■ **Problems to work on**
1/ In the GenEst text, what value of k does the Huso estimator implicitly assume?
2/ Repeat the GenEst text from "One common question" up to and including "variety of conditions.".
BEGIN Exercise passage
One common question managers ask is, 'Do I need to estimate k?' To help answer this question, this app allows users to explore the sensitivity of detection probability to k, given a set of other parameters. In some cases, it may be sufficient to make an assumption about the value of k and avoid the expense of estimating it. In other cases, the overall detection probability may depend strongly on the value of k, and users may wish to consider estimating k in the field. Click the 'Sensitivity of detection to k' tab to see how detection probability reacts to k under a variety of conditions.
k works by modifying the searcher efficiency for carcasses that have been missed one or more times. If searcher efficiency for a fresh carcass is p, then searcher efficiency for a carcass that has been missed once will be p * k, for a carcass that has been missed twice will be p * k * k, and so forth. The Huso estimator implicitly assumes that k = 0 (i.e., if a carcass is missed once it will never be detected). The Shoenfeld estimator implicitly assumes that k = 1 (i.e., searcher efficiency is identical no matter how many times a carcass has been missed). To see how k modifies searcher efficiency, click the 'What is k' tab.
GenEst is an open source R-package developed by the USGS in collaboration with WEST, Inc. and others. The package implements a flexible statistical approach to estimating mortality given bias induced by searcher efficiency, carcass persistence on the landscape, and the decline in probability of detection for a present carcass over time (a quantity known as k). The GenEst app and documentation is available as a web app on WEST’s Shiny service and as a downloadable R package at the Comprehensive R Archive Network (CRAN), or from the USGS.
END Exercise passage
BEGIN Entries supplied
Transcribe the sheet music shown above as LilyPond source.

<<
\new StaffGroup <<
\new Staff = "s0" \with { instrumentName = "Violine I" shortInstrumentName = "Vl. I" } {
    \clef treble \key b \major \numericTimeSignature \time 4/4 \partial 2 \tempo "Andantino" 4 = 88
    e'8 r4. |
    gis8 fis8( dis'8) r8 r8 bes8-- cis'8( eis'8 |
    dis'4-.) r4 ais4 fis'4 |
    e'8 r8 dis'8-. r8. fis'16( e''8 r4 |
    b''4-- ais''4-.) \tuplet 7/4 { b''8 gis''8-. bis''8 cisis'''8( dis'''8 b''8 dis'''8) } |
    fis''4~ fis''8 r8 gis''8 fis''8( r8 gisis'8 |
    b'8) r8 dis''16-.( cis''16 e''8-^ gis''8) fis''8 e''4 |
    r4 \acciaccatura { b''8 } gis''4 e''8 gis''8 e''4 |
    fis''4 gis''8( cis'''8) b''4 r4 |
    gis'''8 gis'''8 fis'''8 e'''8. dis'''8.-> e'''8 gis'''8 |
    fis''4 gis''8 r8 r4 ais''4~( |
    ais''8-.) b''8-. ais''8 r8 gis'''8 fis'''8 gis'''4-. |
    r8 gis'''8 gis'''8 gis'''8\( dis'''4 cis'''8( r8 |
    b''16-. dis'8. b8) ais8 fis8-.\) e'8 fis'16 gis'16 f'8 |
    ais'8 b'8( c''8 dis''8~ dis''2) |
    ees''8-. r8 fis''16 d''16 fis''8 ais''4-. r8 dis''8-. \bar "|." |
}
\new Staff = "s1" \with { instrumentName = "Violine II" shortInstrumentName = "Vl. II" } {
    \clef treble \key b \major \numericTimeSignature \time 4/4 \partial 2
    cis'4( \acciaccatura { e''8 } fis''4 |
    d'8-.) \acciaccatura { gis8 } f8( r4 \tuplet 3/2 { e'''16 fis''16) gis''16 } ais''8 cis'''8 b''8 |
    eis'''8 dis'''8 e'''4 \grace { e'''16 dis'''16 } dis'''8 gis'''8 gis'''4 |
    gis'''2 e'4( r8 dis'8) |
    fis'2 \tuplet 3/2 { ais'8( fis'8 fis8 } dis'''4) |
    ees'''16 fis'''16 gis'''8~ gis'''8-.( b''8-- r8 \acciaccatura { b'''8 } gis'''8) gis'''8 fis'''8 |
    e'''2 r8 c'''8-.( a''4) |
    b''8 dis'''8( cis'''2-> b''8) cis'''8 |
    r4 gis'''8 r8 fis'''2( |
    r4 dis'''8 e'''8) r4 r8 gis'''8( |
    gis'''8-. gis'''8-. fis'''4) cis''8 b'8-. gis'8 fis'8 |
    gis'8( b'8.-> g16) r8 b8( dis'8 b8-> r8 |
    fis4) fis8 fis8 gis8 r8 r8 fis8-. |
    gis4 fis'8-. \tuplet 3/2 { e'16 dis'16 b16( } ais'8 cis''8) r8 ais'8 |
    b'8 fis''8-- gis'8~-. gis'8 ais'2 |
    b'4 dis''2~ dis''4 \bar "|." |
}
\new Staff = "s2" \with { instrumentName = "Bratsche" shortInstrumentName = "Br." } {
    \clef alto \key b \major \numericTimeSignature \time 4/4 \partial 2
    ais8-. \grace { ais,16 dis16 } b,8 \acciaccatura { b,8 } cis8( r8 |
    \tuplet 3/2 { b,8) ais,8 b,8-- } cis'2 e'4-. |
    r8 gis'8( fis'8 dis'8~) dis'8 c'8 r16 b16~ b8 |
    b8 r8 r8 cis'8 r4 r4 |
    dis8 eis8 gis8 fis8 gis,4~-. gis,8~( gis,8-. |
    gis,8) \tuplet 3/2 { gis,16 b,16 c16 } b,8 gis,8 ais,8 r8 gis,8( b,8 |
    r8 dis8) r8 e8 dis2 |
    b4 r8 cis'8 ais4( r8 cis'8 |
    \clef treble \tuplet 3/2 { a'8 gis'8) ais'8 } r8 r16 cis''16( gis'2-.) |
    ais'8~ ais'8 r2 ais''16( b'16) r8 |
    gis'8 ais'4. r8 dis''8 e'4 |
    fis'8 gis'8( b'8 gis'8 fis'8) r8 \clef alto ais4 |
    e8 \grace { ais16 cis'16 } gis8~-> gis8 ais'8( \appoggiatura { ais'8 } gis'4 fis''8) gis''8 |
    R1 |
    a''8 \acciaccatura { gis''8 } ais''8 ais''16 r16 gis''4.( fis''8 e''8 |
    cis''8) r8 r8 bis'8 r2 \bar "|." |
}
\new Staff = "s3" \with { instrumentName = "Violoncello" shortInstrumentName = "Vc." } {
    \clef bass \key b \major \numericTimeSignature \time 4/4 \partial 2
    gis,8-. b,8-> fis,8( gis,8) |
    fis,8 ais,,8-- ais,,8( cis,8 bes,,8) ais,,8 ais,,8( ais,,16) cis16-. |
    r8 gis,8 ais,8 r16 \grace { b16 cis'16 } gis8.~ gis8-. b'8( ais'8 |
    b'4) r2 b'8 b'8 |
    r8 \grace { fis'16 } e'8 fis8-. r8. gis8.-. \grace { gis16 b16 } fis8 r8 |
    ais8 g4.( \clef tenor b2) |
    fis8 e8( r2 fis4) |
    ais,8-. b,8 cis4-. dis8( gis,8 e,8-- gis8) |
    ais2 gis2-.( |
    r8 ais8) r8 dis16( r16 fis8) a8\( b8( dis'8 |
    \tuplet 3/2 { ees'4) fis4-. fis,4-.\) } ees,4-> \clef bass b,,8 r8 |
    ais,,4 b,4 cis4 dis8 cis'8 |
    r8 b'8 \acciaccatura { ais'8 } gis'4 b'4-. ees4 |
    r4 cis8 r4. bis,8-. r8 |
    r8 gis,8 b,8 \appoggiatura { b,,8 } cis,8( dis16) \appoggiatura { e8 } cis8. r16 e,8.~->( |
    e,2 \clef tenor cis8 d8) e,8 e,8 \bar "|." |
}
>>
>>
END Entries supplied
■ **Task-by-task outputs**
1/ k = 0

2/
One common question managers ask is, 'Do I need to estimate k?' To help answer this question, this app allows users to explore the sensitivity of detection probability to k, given a set of other parameters. In some cases, it may be sufficient to make an assumption about the value of k and avoid the expense of estimating it. In other cases, the overall detection probability may depend strongly on the value of k, and users may wish to consider estimating k in the field. Click the 'Sensitivity of detection to k' tab to see how detection probability reacts to k under a variety of conditions.